Since March, Oros has been on only one business trip to visit a “large” potential seller. He and his wife weighed the risks and benefits of him traveling and the decision was made that the trip was worth it.

He boarded a plane and joined the potential sellers for a meal outdoors. The next day, he and the sellers had their temperatures checked before a socially-distanced meeting in a boardroom.

“It’s a very personal decision, what you’re willing to expose yourself to. And I don’t think any of us would judge a person for what they are willing to expose themselves to,” Oros said. It is unlikely, but Covid-19 has killed young, healthy people, and the long-term effects of contracting the virus are still largely unknown.

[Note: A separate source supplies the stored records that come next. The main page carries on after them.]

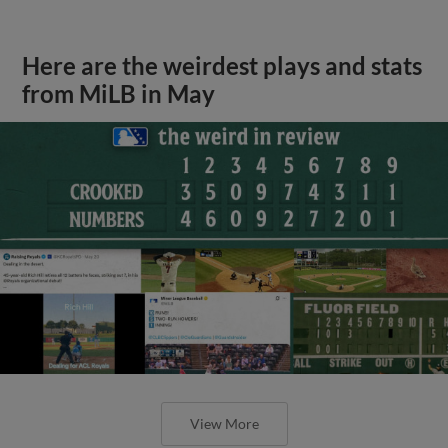
Here are the weirdest plays and stats
from MiLB in May
View More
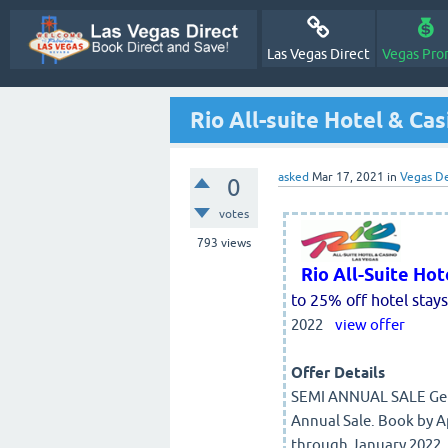
Las Vegas Direct
Vegas Pro
Rio All-suite Hotel & Ca
asked
Mar 17, 2021
in
Vegas De
0
votes
793
views
Rio All-Suite Ho
to 25% off hotel stays
2022
view offer
Offer Details
SEMI ANNUAL SALE Get 
Annual Sale. Book by Ap
through January 2022. 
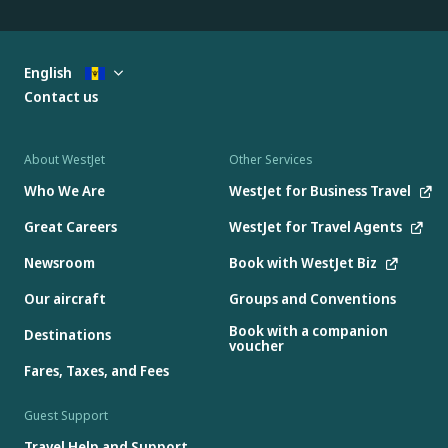
English
Contact us
About WestJet
Other Services
Who We Are
WestJet for Business Travel
Great Careers
WestJet for Travel Agents
Newsroom
Book with WestJet Biz
Our aircraft
Groups and Conventions
Book with a companion
Destinations
voucher
Fares, Taxes, and Fees
Guest Support
Travel Help and Support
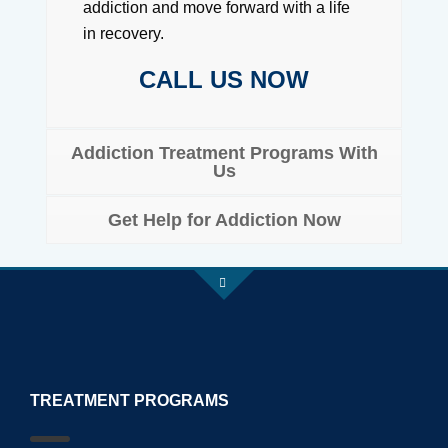
addiction and move forward with a life
in recovery.
CALL US NOW
Addiction Treatment Programs With
Us
Get Help for Addiction Now
TREATMENT PROGRAMS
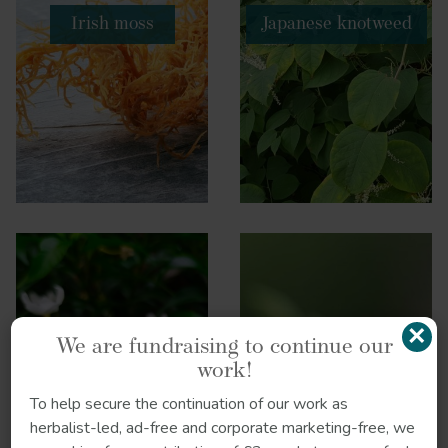
Irish moss
Japanese knotweed
×
We are fundraising to continue our
work!
To help secure the continuation of our work as
Jasmine
Liquorice
herbalist-led, ad-free and corporate marketing-free, we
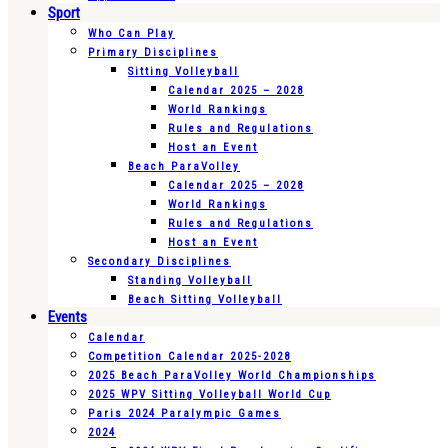
Sport
Who Can Play
Primary Disciplines
Sitting Volleyball
Calendar 2025 – 2028
World Rankings
Rules and Regulations
Host an Event
Beach ParaVolley
Calendar 2025 – 2028
World Rankings
Rules and Regulations
Host an Event
Secondary Disciplines
Standing Volleyball
Beach Sitting Volleyball
Events
Calendar
Competition Calendar 2025-2028
2025 Beach ParaVolley World Championships
2025 WPV Sitting Volleyball World Cup
Paris 2024 Paralympic Games
2024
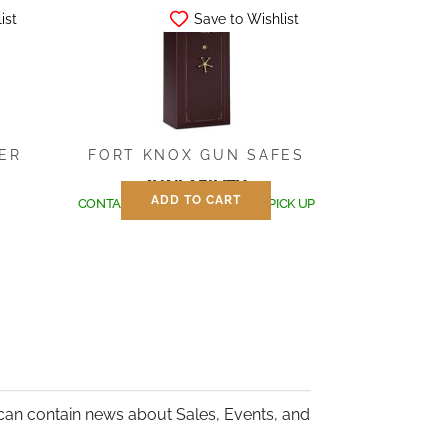
ist
Save to Wishlist
IER
FORT KNOX GUN SAFES
AVAILABILITY:
ADD TO CART
CONTACT US FOR SHIPPING OR PICK UP
can contain news about Sales, Events, and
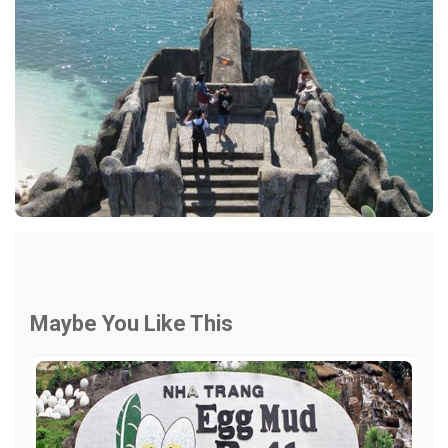
Maybe You Like This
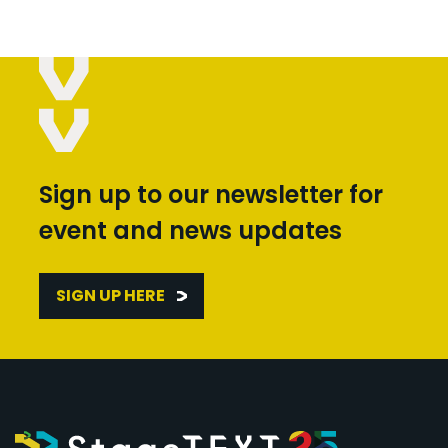
Sign up to our newsletter for
event and news updates
SIGN UP HERE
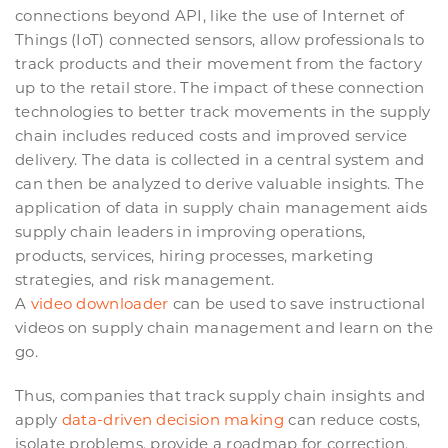
connections beyond API, like the use of Internet of
Things (IoT) connected sensors, allow professionals to
track products and their movement from the factory
up to the retail store. The impact of these connection
technologies to better track movements in the supply
chain includes reduced costs and improved service
delivery. The data is collected in a central system and
can then be analyzed to derive valuable insights. The
application of data in supply chain management aids
supply chain leaders in improving operations,
products, services, hiring processes, marketing
strategies, and risk management.
A
video downloader
can be used to save instructional
videos on supply chain management and learn on the
go.
Thus, companies that track supply chain insights and
apply
data-driven decision making
can reduce costs,
isolate problems, provide a roadmap for correction,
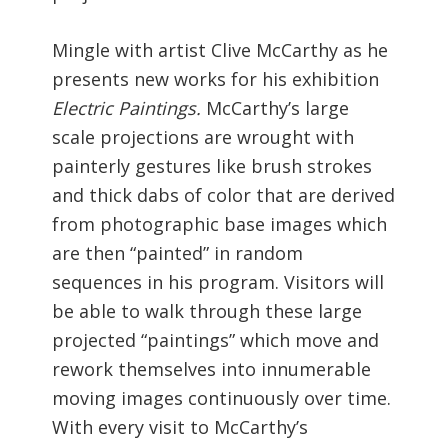
Mingle with artist Clive McCarthy as he
presents new works for his exhibition
Electric Paintings.
McCarthy’s large
scale projections are wrought with
painterly gestures like brush strokes
and thick dabs of color that are derived
from photographic base images which
are then “painted” in random
sequences in his program. Visitors will
be able to walk through these large
projected “paintings” which move and
rework themselves into innumerable
moving images continuously over time.
With every visit to McCarthy’s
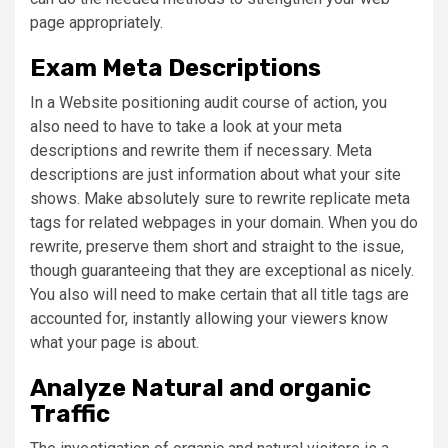
page appropriately.
Exam Meta Descriptions
In a Website positioning audit course of action, you
also need to have to take a look at your meta
descriptions and rewrite them if necessary. Meta
descriptions are just information about what your site
shows. Make absolutely sure to rewrite replicate meta
tags for related webpages in your domain. When you do
rewrite, preserve them short and straight to the issue,
though guaranteeing that they are exceptional as nicely.
You also will need to make certain that all title tags are
accounted for, instantly allowing your viewers know
what your page is about.
Analyze Natural and organic
Traffic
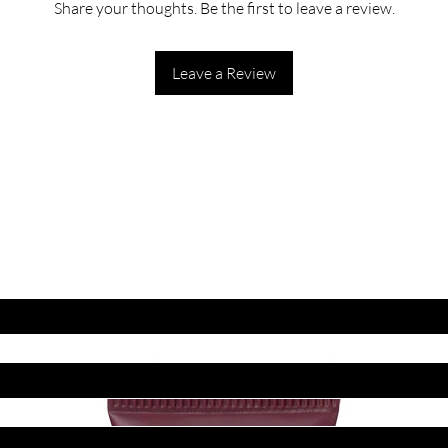
Share your thoughts. Be the first to leave a review.
Leave a Review
ET LATEST OFFERS
DISCOUNT'S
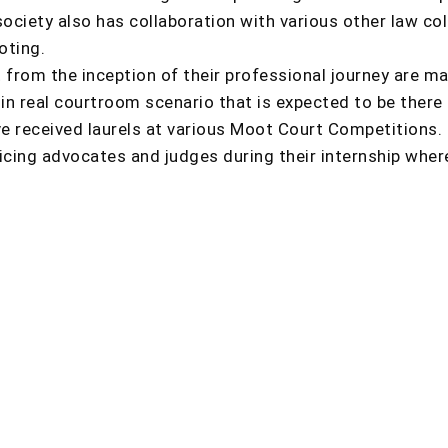
 society also has collaboration with various other law c
oting.
 from the inception of their professional journey are m
 in real courtroom scenario that is expected to be there
 received laurels at various Moot Court Competitions. 
cing advocates and judges during their internship wher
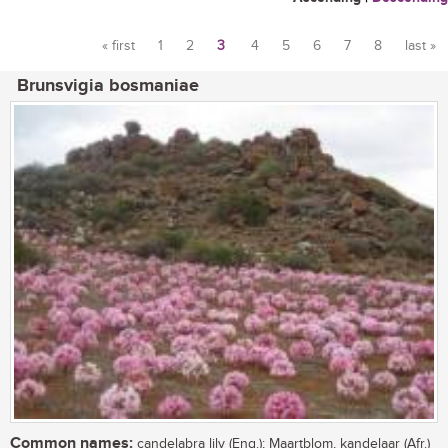
« first
1
2
3
4
5
6
7
8
last »
Pages
Brunsvigia bosmaniae
Common names:
candelabra lily (Eng.); Maartblom, kandelaar (Afr.)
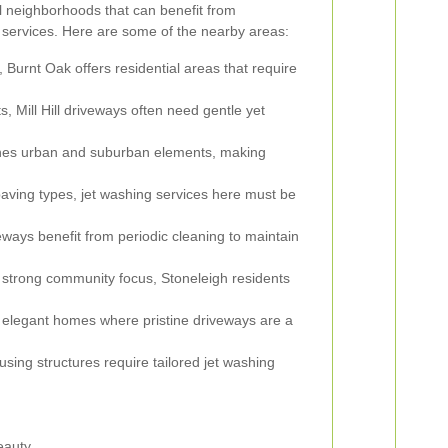
 neighborhoods that can benefit from
 services. Here are some of the nearby areas:
Burnt Oak offers residential areas that require
s, Mill Hill driveways often need gentle yet
es urban and suburban elements, making
aving types, jet washing services here must be
ays benefit from periodic cleaning to maintain
 strong community focus, Stoneleigh residents
 elegant homes where pristine driveways are a
sing structures require tailored jet washing
eauty.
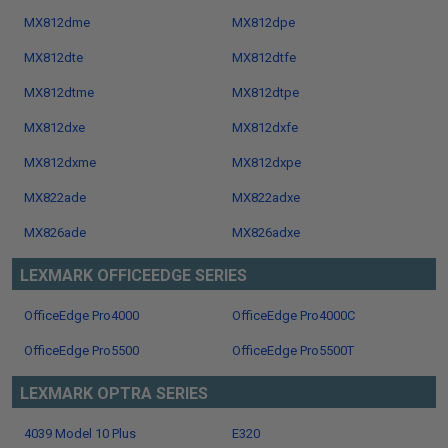
MX812dme
MX812dpe
MX812dte
MX812dtfe
MX812dtme
MX812dtpe
MX812dxe
MX812dxfe
MX812dxme
MX812dxpe
MX822ade
MX822adxe
MX826ade
MX826adxe
LEXMARK OFFICEEDGE SERIES
OfficeEdge Pro4000
OfficeEdge Pro4000C
OfficeEdge Pro5500
OfficeEdge Pro5500T
LEXMARK OPTRA SERIES
4039 Model 10 Plus
E320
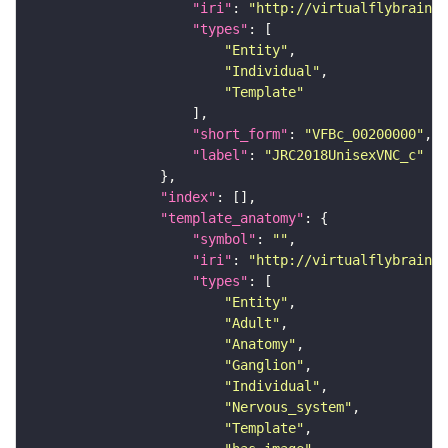
"iri"
: 
"http://virtualflybrain.o
"types"
"Entity"
"Individual"
"Template"
"short_form"
: 
"VFBc_00200000"
"label"
: 
"JRC2018UnisexVNC_c"
"index"
"template_anatomy"
"symbol"
: 
""
"iri"
: 
"http://virtualflybrain.o
"types"
"Entity"
"Adult"
"Anatomy"
"Ganglion"
"Individual"
"Nervous_system"
"Template"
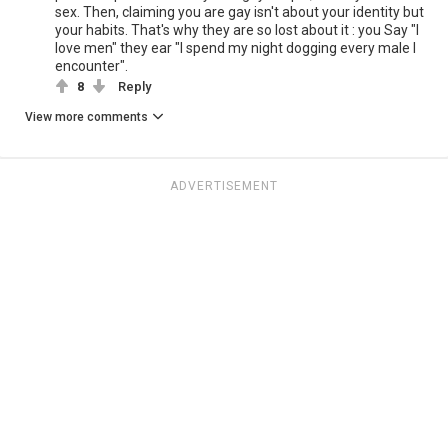
sex. Then, claiming you are gay isn't about your identity but
your habits. That's why they are so lost about it : you Say "I
love men" they ear "I spend my night dogging every male I
encounter".
8
Reply
View more comments
ADVERTISEMENT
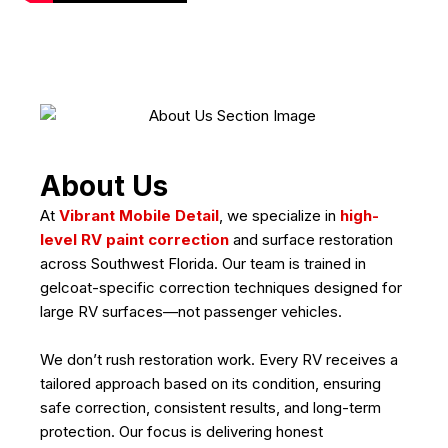
About Us
At
Vibrant Mobile Detail
, we specialize in
high-
level RV paint correction
and surface restoration
across Southwest Florida. Our team is trained in
gelcoat-specific correction techniques designed for
large RV surfaces—not passenger vehicles.
We don’t rush restoration work. Every RV receives a
tailored approach based on its condition, ensuring
safe correction, consistent results, and long-term
protection. Our focus is delivering honest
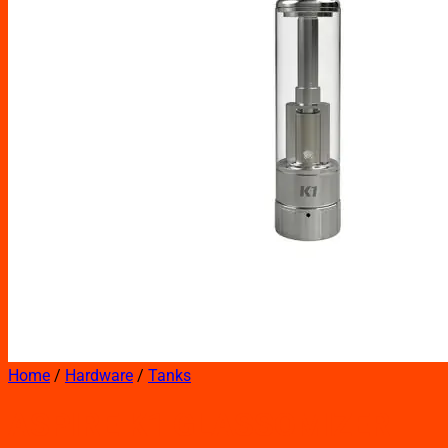
Home
/
Hardware
/
Tanks
ASPIRE K1 GLASSOMIZER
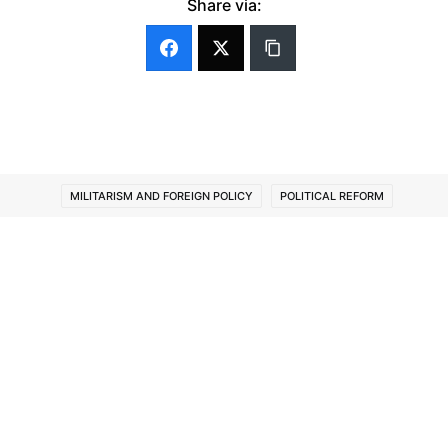
Share via:
MILITARISM AND FOREIGN POLICY
POLITICAL REFORM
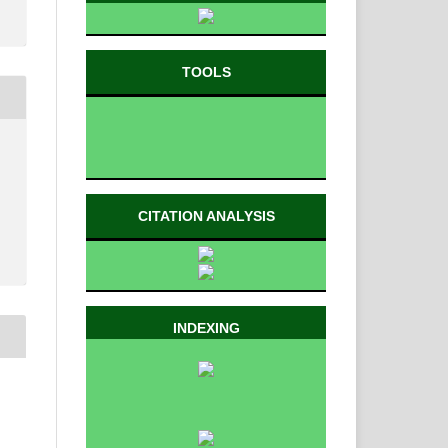
TOOLS
CITATION ANALYSIS
INDEXING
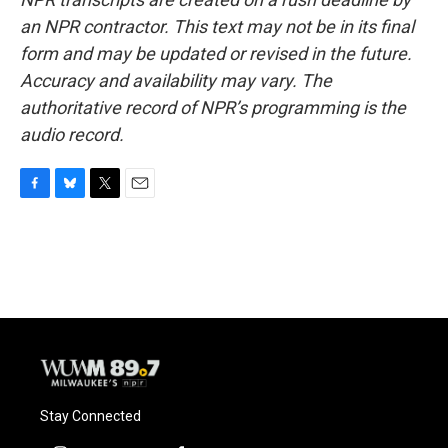
an NPR contractor. This text may not be in its final
form and may be updated or revised in the future.
Accuracy and availability may vary. The
authoritative record of NPR’s programming is the
audio record.
F
B
T
E
a
l
w
m
c
u
i
a
e
e
t
i
b
s
t
l
o
k
e
o
y
r
k
Stay Connected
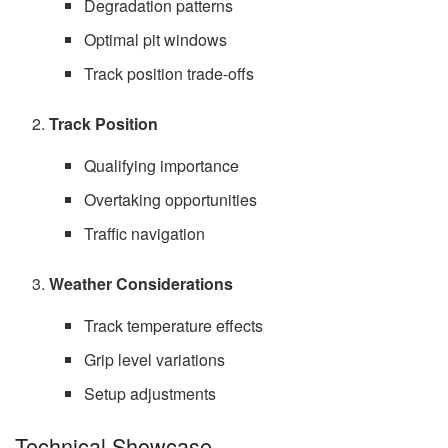
Degradation patterns
Optimal pit windows
Track position trade-offs
Track Position
Qualifying importance
Overtaking opportunities
Traffic navigation
Weather Considerations
Track temperature effects
Grip level variations
Setup adjustments
Technical Showcase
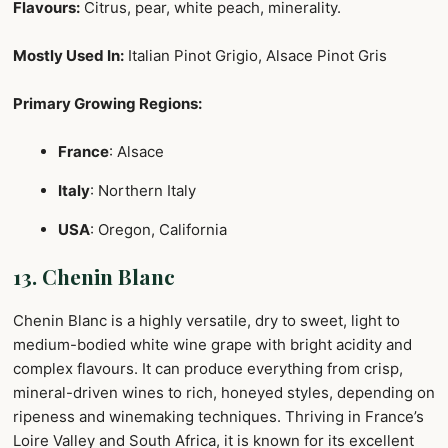
Flavours:
Citrus, pear, white peach, minerality.
Mostly Used In:
Italian Pinot Grigio, Alsace Pinot Gris
Primary Growing Regions:
France
: Alsace
Italy
: Northern Italy
USA
: Oregon, California
13. Chenin Blanc
Chenin Blanc is a highly versatile, dry to sweet, light to
medium-bodied white wine grape with bright acidity and
complex flavours. It can produce everything from crisp,
mineral-driven wines to rich, honeyed styles, depending on
ripeness and winemaking techniques. Thriving in France’s
Loire Valley and South Africa, it is known for its excellent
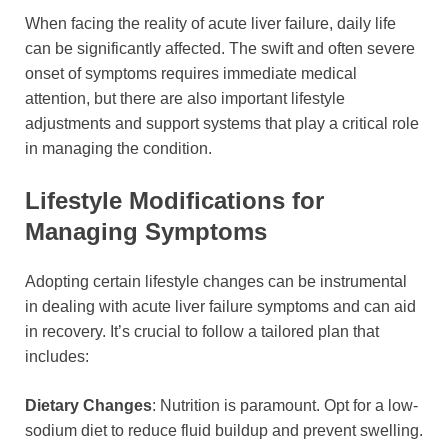
When facing the reality of acute liver failure, daily life
can be significantly affected. The swift and often severe
onset of symptoms requires immediate medical
attention, but there are also important lifestyle
adjustments and support systems that play a critical role
in managing the condition.
Lifestyle Modifications for
Managing Symptoms
Adopting certain lifestyle changes can be instrumental
in dealing with acute liver failure symptoms and can aid
in recovery. It’s crucial to follow a tailored plan that
includes:
Dietary Changes
: Nutrition is paramount. Opt for a low-
sodium diet to reduce fluid buildup and prevent swelling.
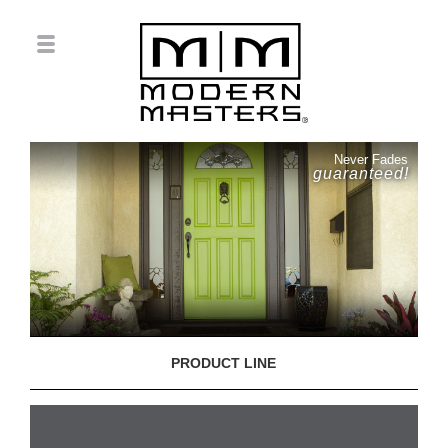
Never Fades
guaranteed!
PRODUCT LINE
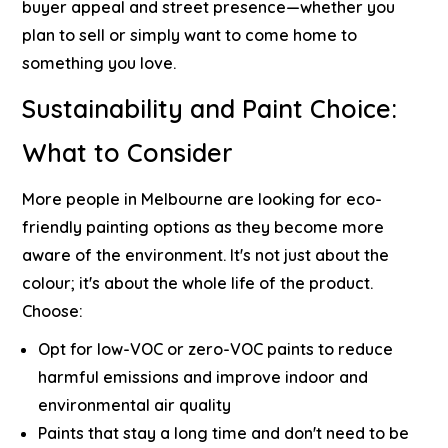
buyer appeal and street presence—whether you
plan to sell or simply want to come home to
something you love.
Sustainability and Paint Choice:
What to Consider
More people in Melbourne are looking for eco-
friendly painting options as they become more
aware of the environment. It's not just about the
colour; it's about the whole life of the product.
Choose:
Opt for low-VOC or zero-VOC paints to reduce
harmful emissions and improve indoor and
environmental air quality
Paints that stay a long time and don't need to be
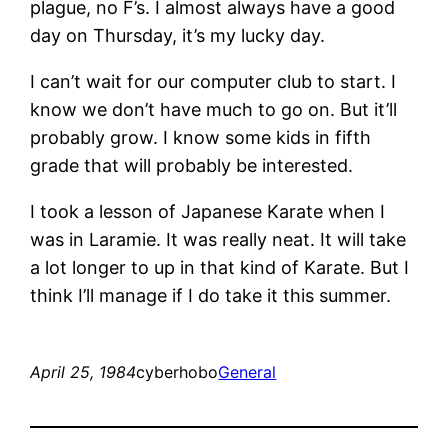
plague, no F’s. I almost always have a good
day on Thursday, it’s my lucky day.
I can’t wait for our computer club to start. I
know we don’t have much to go on. But it’ll
probably grow. I know some kids in fifth
grade that will probably be interested.
I took a lesson of Japanese Karate when I
was in Laramie. It was really neat. It will take
a lot longer to up in that kind of Karate. But I
think I’ll manage if I do take it this summer.
April 25, 1984
cyberhobo
General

Someone might also choose to avoid in-person meetings for fear of spreading the virus to vulnerable others they interact with.

It’s not a replacement, but video conferences are helping Hightower keep a strong pipeline of potential sellers seeking a “Goldilocks” RIA, where advisors maintain control of how they run their business but gain technology, compliance, marketing, and other supporting services. “I for one don’t think every firm is the right fit for Hightower, or that Hightower is the right fit for every firm,” Oros said.

Advisors interested in Hightower find their way there and the RIA doesn’t have a specific deal goal in mind. Organic growth is “the most valuable growth,” Oros said.

But they potentially might still be able to convince the chief executive to take a meeting — he’s done it before.